Multivariable analysis.
require(MASS)
## Loading required package: MASS
multi_model <- stepAIC(
lm(mpg~. , data = mtcars),
direction = "both",
trace = FALSE
)
multi_model$anova
## Stepwise Model Path
## Analysis of Deviance Table
##
## Initial Model:
## mpg ~ cyl + disp + hp + drat + wt + qsec + vs + am + gear + carb
##
## Final Model:
## mpg ~ wt + qsec + am
##
##
## Step Df Deviance Resid. Df Resid. Dev AIC
## 1 21 147.4944 70.89774
## 2 - cyl 1 0.07987121 22 147.5743 68.91507
## 3 - vs 1 0.26852280 23 147.8428 66.97324
## 4 - carb 1 0.68546077 24 148.5283 65.12126
## 5 - gear 1 1.56497053 25 150.0933 63.45667
## 6 - drat 1 3.34455117 26 153.4378 62.16190
## 7 - disp 1 6.62865369 27 160.0665 61.51530
## 8 - hp 1 9.21946935 28 169.2859 61.30730
The best model indicated by the automated analysis consists of the variables wt, qsec, am and mpg as the outcome.

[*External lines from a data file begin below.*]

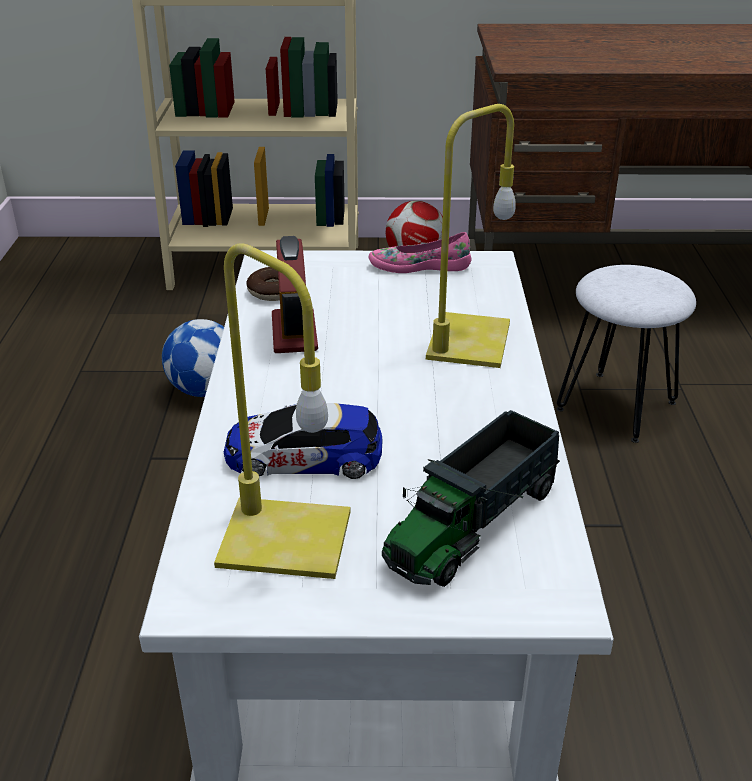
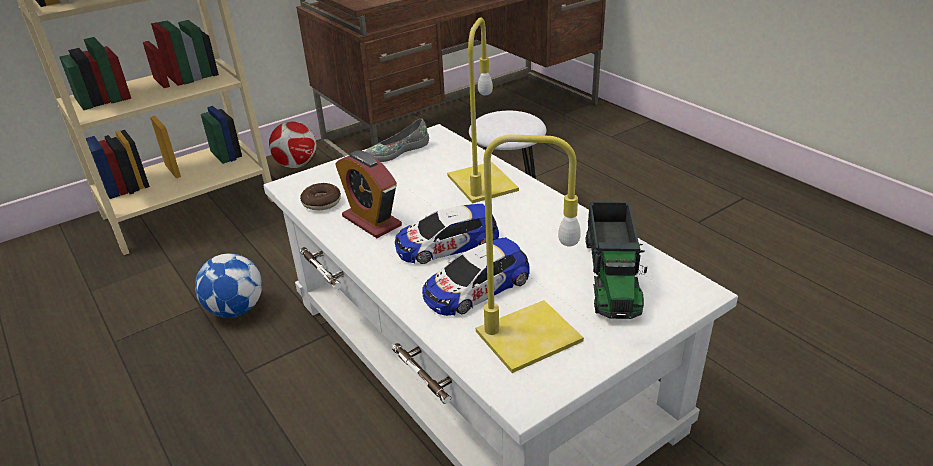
camera: 35 degrees left, 0 degrees up
(336, 393) = (447, 244): none -> toy car
(419, 266) = (396, 152): pink shoe -> grey shoe

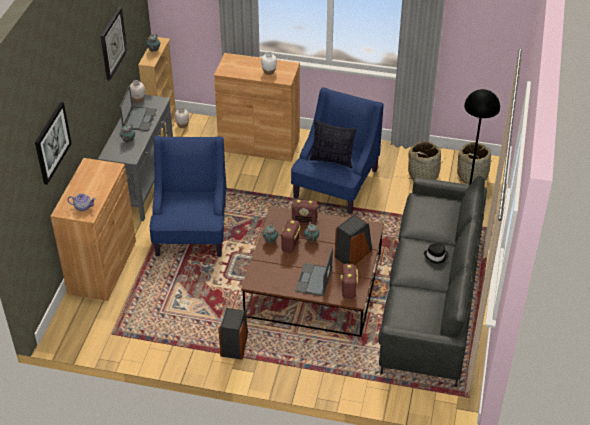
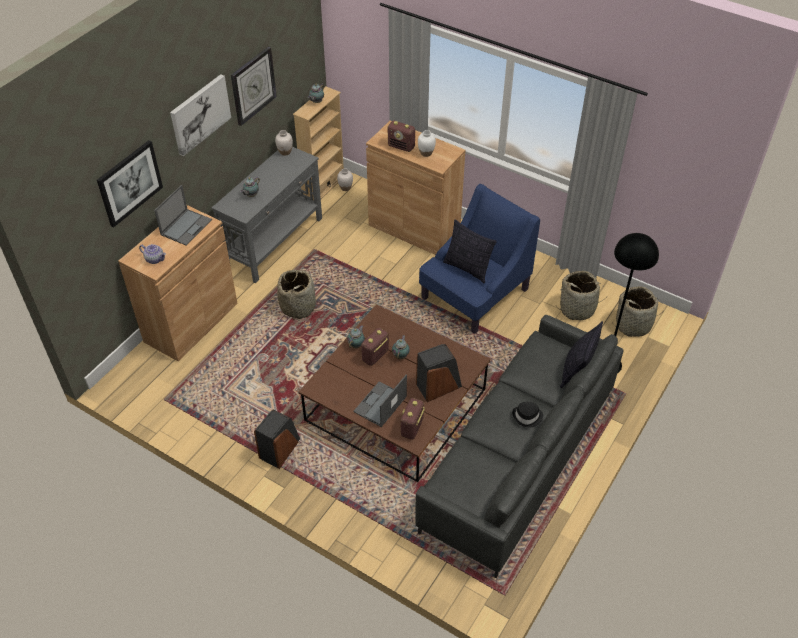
camera: 20 degrees right, 5 degrees up
(86, 74) = (200, 114): none -> picture
(139, 118) = (275, 173): laptop -> laptop (186, 227)
(191, 230) = (298, 306): blue armchair -> basket
(304, 220) = (404, 331): radio -> radio (401, 146)
(457, 213) = (576, 371): none -> pillow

final_model <- lm(mtcars$mpg ~
mtcars$wt + mtcars$qsec + mtcars$am)
summary(final_model)$coefficients
## Estimate Std. Error t value Pr(>|t|)
## (Intercept) 9.617781 6.9595930 1.381946 1.779152e-01
## mtcars$wt -3.916504 0.7112016 -5.506882 6.952711e-06
## mtcars$qsec 1.225886 0.2886696 4.246676 2.161737e-04
## mtcars$am 2.935837 1.4109045 2.080819 4.671551e-02
Then, the regression equation is \(mpg = 9.618 -3.917 wt + 1.226 qsec + 1.4109 am\) . It is assumed that \(Errors = 0\). As the two-sided p-value for the am coefficient is 0.04672, smaller than 0.05, it can we reject the null hypothesis.Looking at the plots,
par(mfrow = c(2,2))
plot(final_model)
Final Model Residuals , the visual analysis show us that the behavior of
the best model is adequate considering normal residuals and constant
variability. The leverage is within reasonable upper limit.
Conclusion
- Manual transmission is better than the automatic.
- Cars analyzed with manual transmission can travel 7.24 more miles per gallon on average than the cars with automatic transmission.
- There is a correlation between mpg and transmission, but other variables should also be considered, as qsec and wt, beyond the type of transmission.
- The obtained regression equation is mpg = 9.618 -3.917 wt + 1.226 qsec + 1.4109 am . Then, for the same weight (wt) and quarter mile time (qsec),manual transmission cars get 1.4109 miles per gallon more than automatic transmission cars.